Tuesday, March 27, 2007

Romania: Real state market lacks adequate financial support

26 March 2007

The Romanian real estate market still lacks adequate financial support, reads a study by Willbrook Management International Image. 'In the real estate sector, Romania can lose important ground to Bulgaria, because the financial market is not yet sufficiently developed to support real estate projects,' says Daiana Voicu, Willbrook Management International managing director, ACT Media news agency reports.

According to Voicu, the Romanian real estate market has several shortcomings in comparison with the Bulgarian counterpart sector, because the legislative framework does not stimulate real estate investment trusts - REITs.

“Therefore, investments on the real estate market are slowed down or delayed in terms of invested or re-invested capital and although steadily expanding, the Romanian real estate sector is not capitalized on according to its real potential,” underscores Daiana Voicu.

Bulgaria is the only country in Central and Eastern Europe to finance the real estate sector through the Stock Exchange.

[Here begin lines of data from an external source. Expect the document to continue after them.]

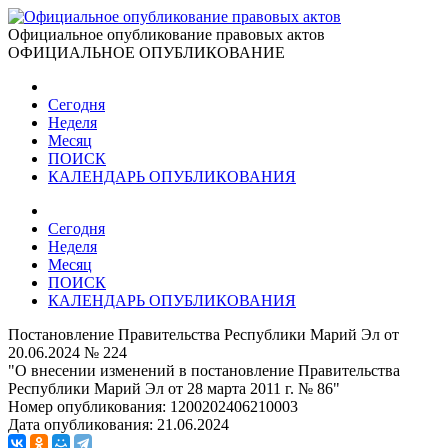
Официальное опубликование правовых актов
ОФИЦИАЛЬНОЕ ОПУБЛИКОВАНИЕ
Сегодня
Неделя
Месяц
ПОИСК
КАЛЕНДАРЬ ОПУБЛИКОВАНИЯ
Сегодня
Неделя
Месяц
ПОИСК
КАЛЕНДАРЬ ОПУБЛИКОВАНИЯ
Постановление Правительства Республики Марий Эл от
20.06.2024 № 224
"О внесении изменений в постановление Правительства
Республики Марий Эл от 28 марта 2011 г. № 86"
Номер опубликования:
1200202406210003
Дата опубликования:
21.06.2024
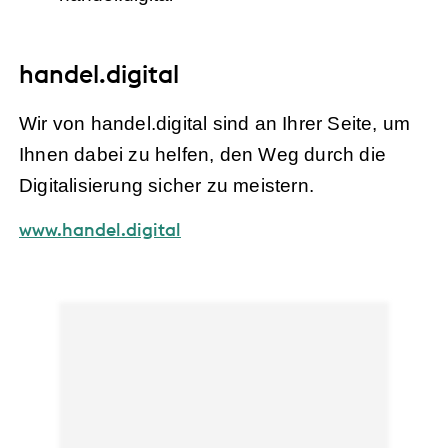
handel.digital
Wir von handel.digital sind an Ihrer Seite, um
Ihnen dabei zu helfen, den Weg durch die
Digitalisierung sicher zu meistern.
www.handel.digital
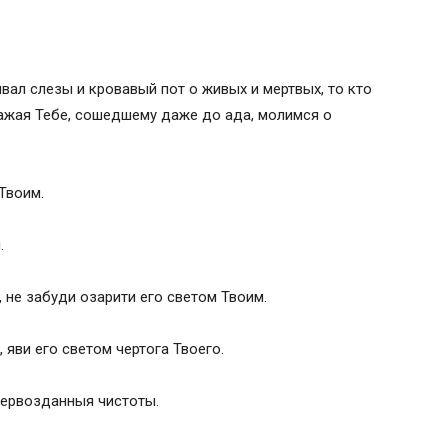
ивал слезы и кровавый пот о живых и мертвых, то кто
ажая Тебе, сошедшему даже до ада, молимся о
оумершего дома?
Твоим.
.
те
, не забуди озарити его светом Твоим.
яви его светом чертога Твоего.
первозданныя чистоты.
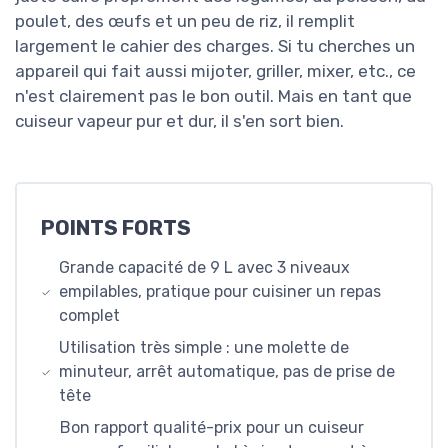
poulet, des œufs et un peu de riz, il remplit
largement le cahier des charges. Si tu cherches un
appareil qui fait aussi mijoter, griller, mixer, etc., ce
n'est clairement pas le bon outil. Mais en tant que
cuiseur vapeur pur et dur, il s'en sort bien.
POINTS FORTS
Grande capacité de 9 L avec 3 niveaux
empilables, pratique pour cuisiner un repas
complet
Utilisation très simple : une molette de
minuteur, arrêt automatique, pas de prise de
tête
Bon rapport qualité-prix pour un cuiseur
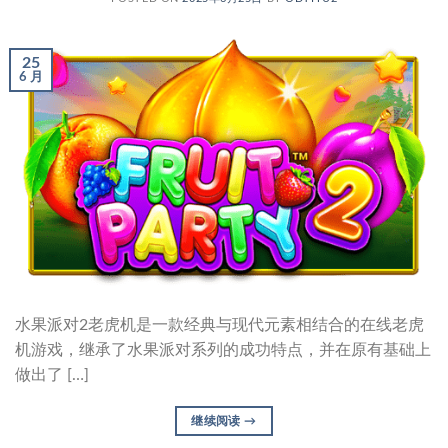
25
6 月
水果派对2老虎机是一款经典与现代元素相结合的在线老虎
机游戏，继承了水果派对系列的成功特点，并在原有基础上
做出了 […]
继续阅读
→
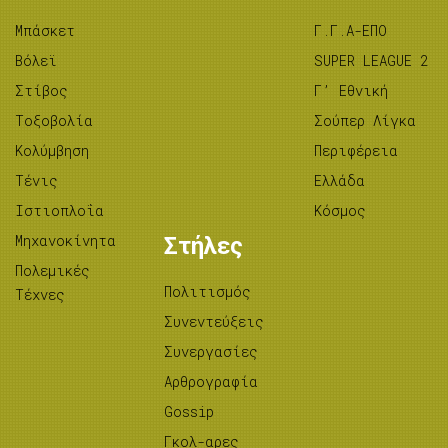
Μπάσκετ
Γ.Γ.Α-ΕΠΟ
Βόλεϊ
SUPER LEAGUE 2
Στίβος
Γ’ Εθνική
Tοξοβολία
Σούπερ Λίγκα
Κολύμβηση
Περιφέρεια
Τένις
Ελλάδα
Ιστιοπλοΐα
Κόσμος
Μηχανοκίνητα
Στήλες
Πολεμικές
Πολιτισμός
Τέχνες
Συνεντεύξεις
Συνεργασίες
Αρθρογραφία
Gossip
Γκολ-αρες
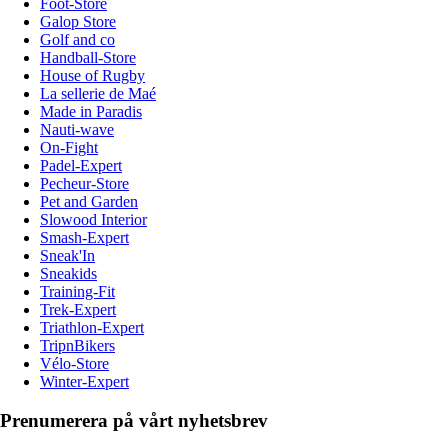
Foot-Store
Galop Store
Golf and co
Handball-Store
House of Rugby
La sellerie de Maé
Made in Paradis
Nauti-wave
On-Fight
Padel-Expert
Pecheur-Store
Pet and Garden
Slowood Interior
Smash-Expert
Sneak'In
Sneakids
Training-Fit
Trek-Expert
Triathlon-Expert
TripnBikers
Vélo-Store
Winter-Expert
Prenumerera på vårt nyhetsbrev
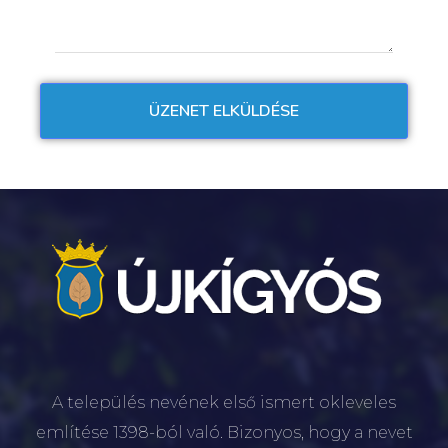
A település nevének első ismert okleveles
említése 1398-ból való. Bizonyos, hogy a nevet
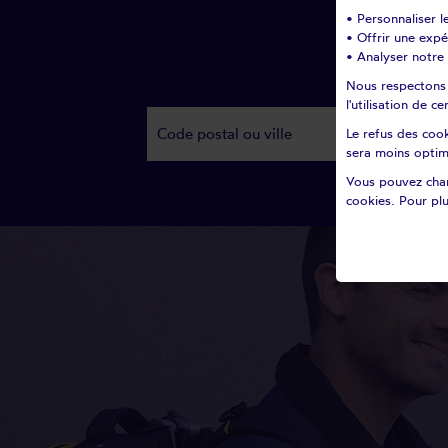
• Personnaliser l
• Offrir une exp
• Analyser notre 
Nous respectons v
l'utilisation de 
Le refus des cook
sera moins optim
Vous pouvez chan
cookies. Pour plu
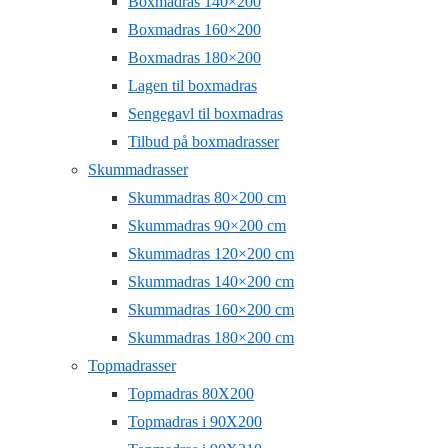
Boxmadras 140×200
Boxmadras 160×200
Boxmadras 180×200
Lagen til boxmadras
Sengegavl til boxmadras
Tilbud på boxmadrasser
Skummadrasser
Skummadras 80×200 cm
Skummadras 90×200 cm
Skummadras 120×200 cm
Skummadras 140×200 cm
Skummadras 160×200 cm
Skummadras 180×200 cm
Topmadrasser
Topmadras 80X200
Topmadras i 90X200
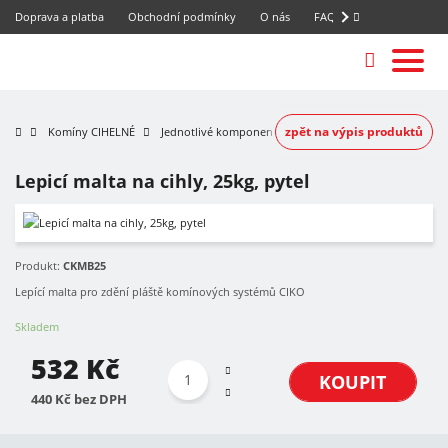
Doprava a platba
Obchodní podmínky
O nás
FAQ
zpět na výpis produktů
Komíny CIHELNÉ
Jednotlivé komponenty
Lepicí malta na cihly, 25kg, pytel
Produkt:
CKMB25
Lepící malta pro zdění pláště komínových systémů CIKO
Skladem
532 Kč
KOUPIT
440 Kč bez DPH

Unlike the other regional real estate markets, Sofia offers public access to the yields of real estate property and projects through bourse-listed REITs. At first, the REITs were implemented in Bulgaria as an alternative, more accessible method to invest in real estate. Subsequently Bulgaria used it to encourage and boost foreign investments. Taking advantage of the “zero” tax on the reinvested profit offered in Bulgaria, the investors can re-invest their profit in other real estate projects developed in the same country, generating unremitting growth in global investments. Although the absence of REITs can have unfavorable consequences on the long term, the Romanian real estate market is still high in the preferences of foreign investors due to the strong urban population interested in acquiring or renting a house. Real estate experts consider that land for future residential projects is the most profitable investment in the two fresh EU entrants, pointing to the seaside and the capital cities as top-potential areas.
Although the residences on the Bulgarian littoral are priced lower than those on the Romanian littoral, both in Sofia and Bucharest the price per. sq.m. in new residences reaches some 1,000 euros. Of all the countries where Willbrook Management International has on-going real estate projects - Romania, the Czech Republic, Poland, Latvia, Bulgaria and Turkey - Romania holds a leading position with investments worth over 1.2 bn euros of a total of almost six bn euros. “It would be a pity for the financial market and the relevant legislation not to adequately support the real estate sector in the future by financing it also from public sources,” concludes Daiana Voicu.
Willbrook Management International is a corporation specializing in the management of luxury real estate development projects, active in Romania, the Czech Republic, Poland, Latvia, Bulgaria and Turkey.